Oh, Agent Mathew.Howdy!
So I've finally gone and created an account after silently lurking in this thread since ~November. You obviously don't know me, but I feel like I know most of you and have been an invisible passenger and loyal groupie for all your tumultuous journeys towards PR. I've shared your excitement, your frustration, the impatience, despair and anxiety every step of the way. The multi-daily GCKey account checks, the missed heartbeats with every new email notification, the awkward questions from family and friends about why I'm still here weeks after I told them I'd be in Canada... oh and don't get me started on Mathew.
Can I be honest with you guys? I didn't want to sign up here, not because you don't all seem like the coolest humans (which you totally do) but because I felt signing up would be an admission that my visa wasn't going to arrive on time, or even any time soon.
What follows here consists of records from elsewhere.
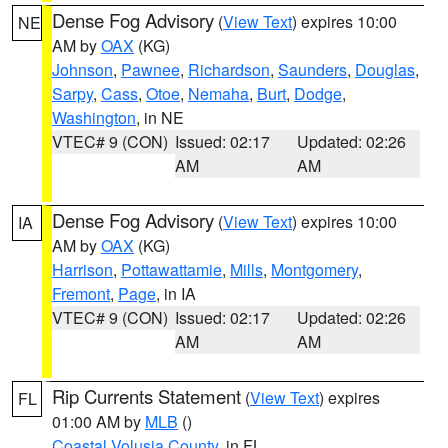
Dense Fog Advisory
(
View Text
) expires 10:00
NE
AM by
OAX
(KG)
Johnson
,
Pawnee
,
Richardson
,
Saunders
,
Douglas
,
Sarpy
,
Cass
,
Otoe
,
Nemaha
,
Burt
,
Dodge
,
Washington
, in NE
VTEC# 9 (CON)
Issued: 02:17
Updated: 02:26
AM
AM
Dense Fog Advisory
(
View Text
) expires 10:00
IA
AM by
OAX
(KG)
Harrison
,
Pottawattamie
,
Mills
,
Montgomery
,
Fremont
,
Page
, in IA
VTEC# 9 (CON)
Issued: 02:17
Updated: 02:26
AM
AM
Rip Currents Statement
(
View Text
) expires
FL
01:00 AM by
MLB
()
Coastal Volusia County
, in FL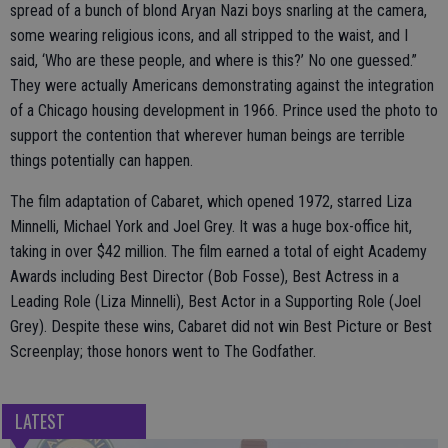
spread of a bunch of blond Aryan Nazi boys snarling at the camera,
some wearing religious icons, and all stripped to the waist, and I
said, ‘Who are these people, and where is this?’ No one guessed.”
They were actually Americans demonstrating against the integration
of a Chicago housing development in 1966. Prince used the photo to
support the contention that wherever human beings are terrible
things potentially can happen.
The film adaptation of Cabaret, which opened 1972, starred Liza
Minnelli, Michael York and Joel Grey. It was a huge box-office hit,
taking in over $42 million. The film earned a total of eight Academy
Awards including Best Director (Bob Fosse), Best Actress in a
Leading Role (Liza Minnelli), Best Actor in a Supporting Role (Joel
Grey). Despite these wins, Cabaret did not win Best Picture or Best
Screenplay; those honors went to The Godfather.
LATEST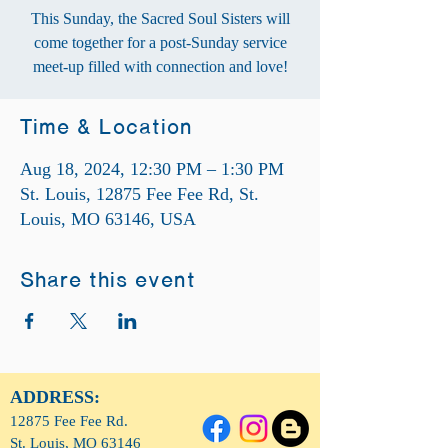
This Sunday, the Sacred Soul Sisters will
come together for a post-Sunday service
meet-up filled with connection and love!
Time & Location
Aug 18, 2024, 12:30 PM – 1:30 PM
St. Louis, 12875 Fee Fee Rd, St.
Louis, MO 63146, USA
Share this event
ADDRESS:
12875 Fee Fee Rd.
St. Louis, MO 63146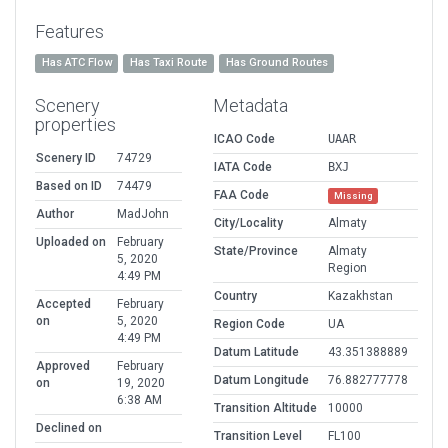
Features
Has ATC Flow
Has Taxi Route
Has Ground Routes
Scenery
Metadata
properties
ICAO Code
UAAR
Scenery ID
74729
IATA Code
BXJ
Based on ID
74479
FAA Code
Missing
Author
MadJohn
City/Locality
Almaty
Uploaded on
February
State/Province
Almaty
5, 2020
Region
4:49 PM
Country
Kazakhstan
Accepted
February
on
5, 2020
Region Code
UA
4:49 PM
Datum Latitude
43.351388889
Approved
February
Datum Longitude
76.882777778
on
19, 2020
6:38 AM
Transition Altitude
10000
Declined on
Transition Level
FL100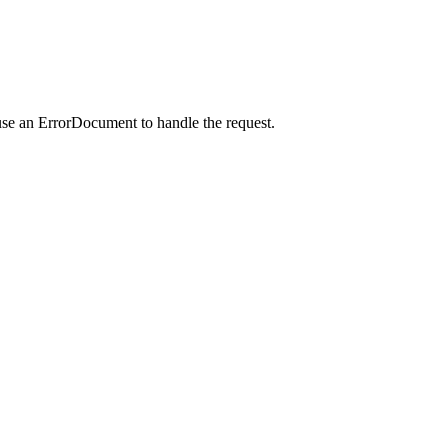
use an ErrorDocument to handle the request.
A feeling I've held onto every minute since my 6 months post-AOR came and went in December; but this is it. Another week ends, I've hit my low point and I need to vent.
Maybe I should have opened by standing up and declaring "My name is ____ and I'm a PR-oholic" because this thread and the wider forum feel like a support group for an obsession that is steadily eating away at my soul and taking years off my life expectancy. The wait has become insufferable, but at least I know I'm not the only one still waiting. Still, feeling completely powerless, sucks huh?
FSW-O UK, AOR June 17th single applicant, no proper updates at all since medical passed on June 30th. Oh, well, I did get a pretty sweet progress bar to stare at (it has broken through the edge of my computer screen and just keeps going). Like many others I thought my application was pretty straightforward and I'd get my COPR within a couple of months, and certainly not longer than the 6 month deadline!
"Oh, sweet summer child" I hear you say and yeah sure, that was all before I started reading this forum and discovered that IRCC is just chaos. After my second call to them I found out I've been relegated to the dreaded "Review Required" dimension, despite being told after my first call that everything was fine, which either means I was lied to or they hadn't looked at my application at all in the first 6 months (either scenario is kinda not great).
The RR is for LOE duties, which my ex-employer refused to provide on the letter when I asked for it 8 months ago because it was against their policy. I didn't cause a fuss because the duties for my line of work are very distinct will be more-or-less the same for every country on the planet so I thought it was self-explanatory and that anyone looking at my application might apply common sense but I guess that didn't happen, so here I am. smh, as they say. After much begging and pleading I got an updated letter and submitted it, but still not even a hint of progress.
236 days in with no end in sight beyond the brick wall I'm banging my head against. It could be next Monday, it could be another 6 months, who knows? Isn't this fun? Attempting to communicate with IRCC is like shouting into a black hole. Blood from a stone and all that.
Anyway, I have a contact in Canada and I'm going to get them to apply for my GCMS notes this weekend because this feels like the only thing left to do before I get carted off to the asylum.
Cheers guys
I really hope I never meet him in person. There is a fair chance I will be kicked out of Canada if I do!